Page MenuHomePhabricator

Drop Navigationtiming data entirely from mysql storage?
Closed, ResolvedPublic5 Story Points

Description

Pinging perf team to see if we can drop NavigationTiming data entirely from MySQL storage , data will continue be in hadoop as is now without changes but there is some older data (years older) that is present on this host that we are not sure is needed.

Event Timeline

Nuria created this task.Sep 26 2019, 1:39 AM
elukey added a subscriber: elukey.Sep 26 2019, 8:13 AM

Space that can be potentially recovered:

elukey@db1107:~$ du -hsc /srv/sqldata/_log_NavigationTiming_1* | grep total
74G	total

elukey@db1108:~$ du -hsc /srv/sqldata/_log_NavigationTiming_* | grep total
145G	total
Nuria added a subscriber: Gilles.Sep 27 2019, 5:52 PM

ping @Gilles to confirm this data can be dropped from mysql

There is a lot of old data that isn't in Hadoop (see below). Ideally it should be moved to Hadoop, at minimum the archives in MySQL should be kept. This is very valuable historical data for our team.

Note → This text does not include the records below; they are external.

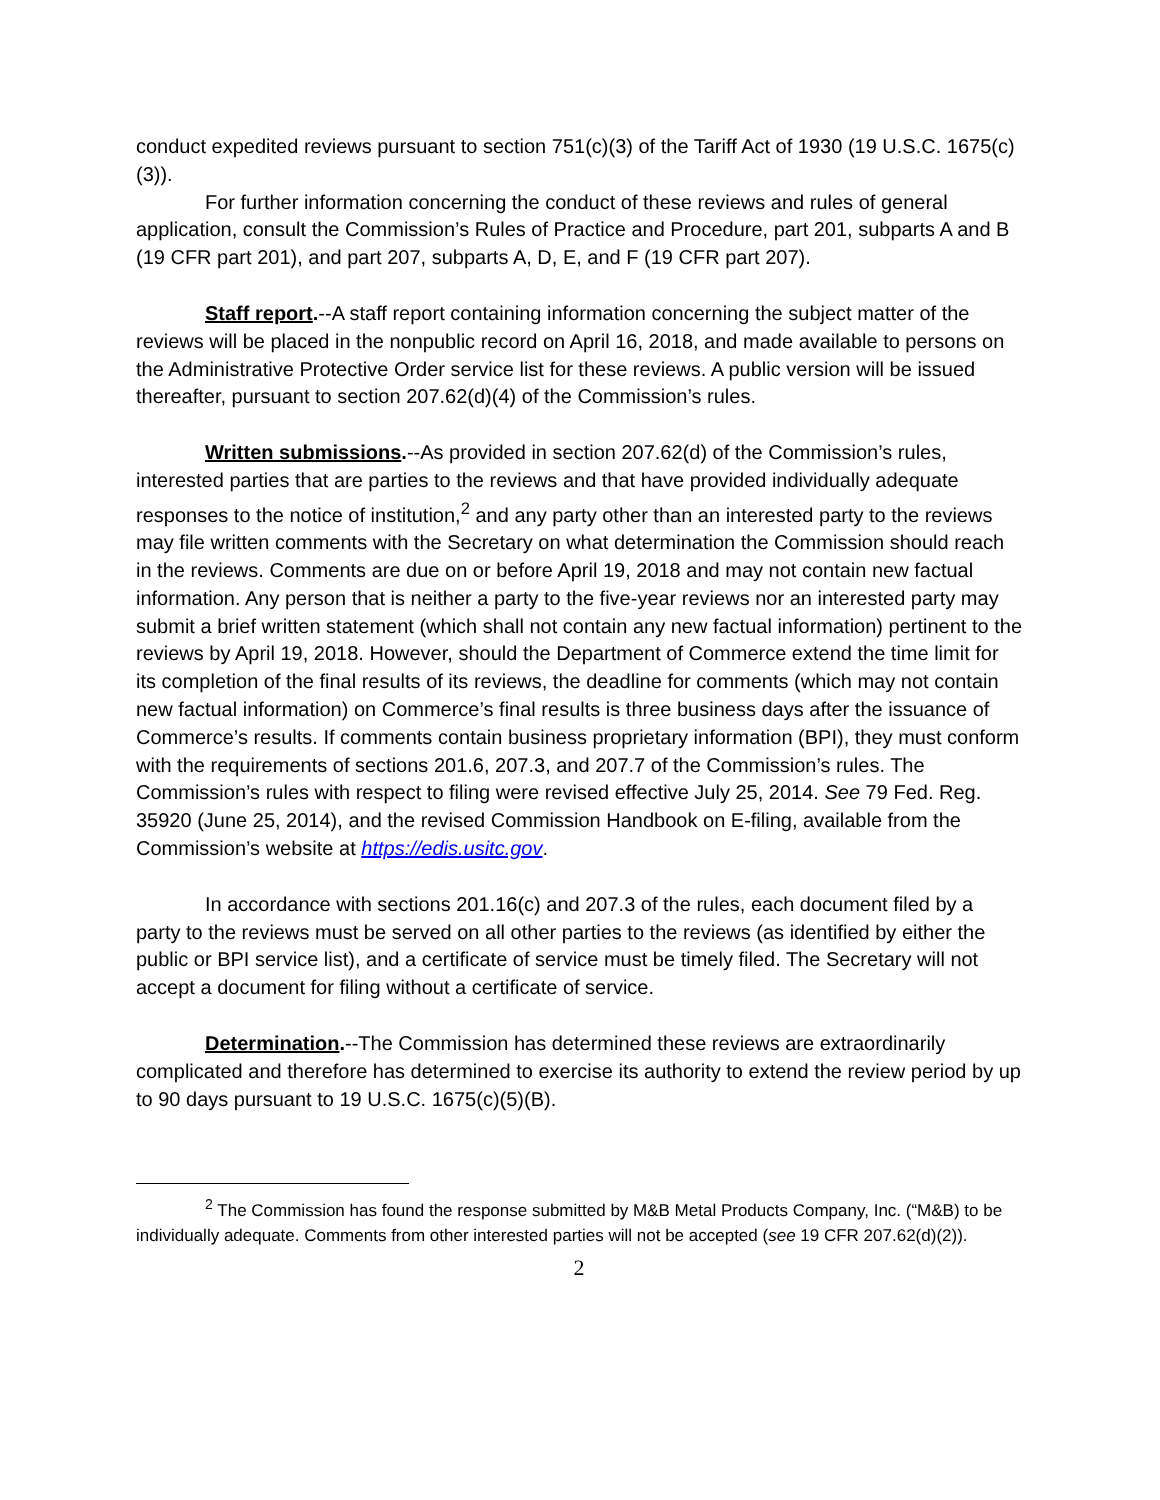conduct expedited reviews pursuant to section 751(c)(3) of the Tariff Act of 1930 (19 U.S.C. 1675(c)(3)).
For further information concerning the conduct of these reviews and rules of general application, consult the Commission’s Rules of Practice and Procedure, part 201, subparts A and B (19 CFR part 201), and part 207, subparts A, D, E, and F (19 CFR part 207).
Staff report.--A staff report containing information concerning the subject matter of the reviews will be placed in the nonpublic record on April 16, 2018, and made available to persons on the Administrative Protective Order service list for these reviews. A public version will be issued thereafter, pursuant to section 207.62(d)(4) of the Commission’s rules.
Written submissions.--As provided in section 207.62(d) of the Commission’s rules, interested parties that are parties to the reviews and that have provided individually adequate responses to the notice of institution,<sup>2</sup> and any party other than an interested party to the reviews may file written comments with the Secretary on what determination the Commission should reach in the reviews. Comments are due on or before April 19, 2018 and may not contain new factual information. Any person that is neither a party to the five-year reviews nor an interested party may submit a brief written statement (which shall not contain any new factual information) pertinent to the reviews by April 19, 2018. However, should the Department of Commerce extend the time limit for its completion of the final results of its reviews, the deadline for comments (which may not contain new factual information) on Commerce’s final results is three business days after the issuance of Commerce’s results. If comments contain business proprietary information (BPI), they must conform with the requirements of sections 201.6, 207.3, and 207.7 of the Commission’s rules. The Commission’s rules with respect to filing were revised effective July 25, 2014. See 79 Fed. Reg. 35920 (June 25, 2014), and the revised Commission Handbook on E-filing, available from the Commission’s website at https://edis.usitc.gov.
In accordance with sections 201.16(c) and 207.3 of the rules, each document filed by a party to the reviews must be served on all other parties to the reviews (as identified by either the public or BPI service list), and a certificate of service must be timely filed. The Secretary will not accept a document for filing without a certificate of service.
Determination.--The Commission has determined these reviews are extraordinarily complicated and therefore has determined to exercise its authority to extend the review period by up to 90 days pursuant to 19 U.S.C. 1675(c)(5)(B).
<sup>2</sup> The Commission has found the response submitted by M&B Metal Products Company, Inc. (“M&B) to be individually adequate. Comments from other interested parties will not be accepted (see 19 CFR 207.62(d)(2)).
2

YearMySQL records (in millions)Hive records (in millions)
2013400
2014147.80
2015140.00
2016147.30
2017131.117.7
2018245.5247.7

Based on the above, only the following NavigationTiming tables are safe to delete in MySQL right now:

NavigationTiming_17703215
NavigationTiming_17729222
NavigationTiming_17740037
NavigationTiming_17854363
NavigationTiming_17957960
NavigationTiming_17975587
NavigationTiming_18156125
NavigationTiming_18358840
NavigationTiming_18435897
NavigationTiming_18636169
NavigationTiming_18813782
NavigationTiming_18917904
NavigationTiming_18988839
NavigationTiming_19147339
NavigationTiming_19157653

fdans added a subscriber: fdans.Sep 30 2019, 4:04 PM

Dropping 2017 and 2018 data (hive records)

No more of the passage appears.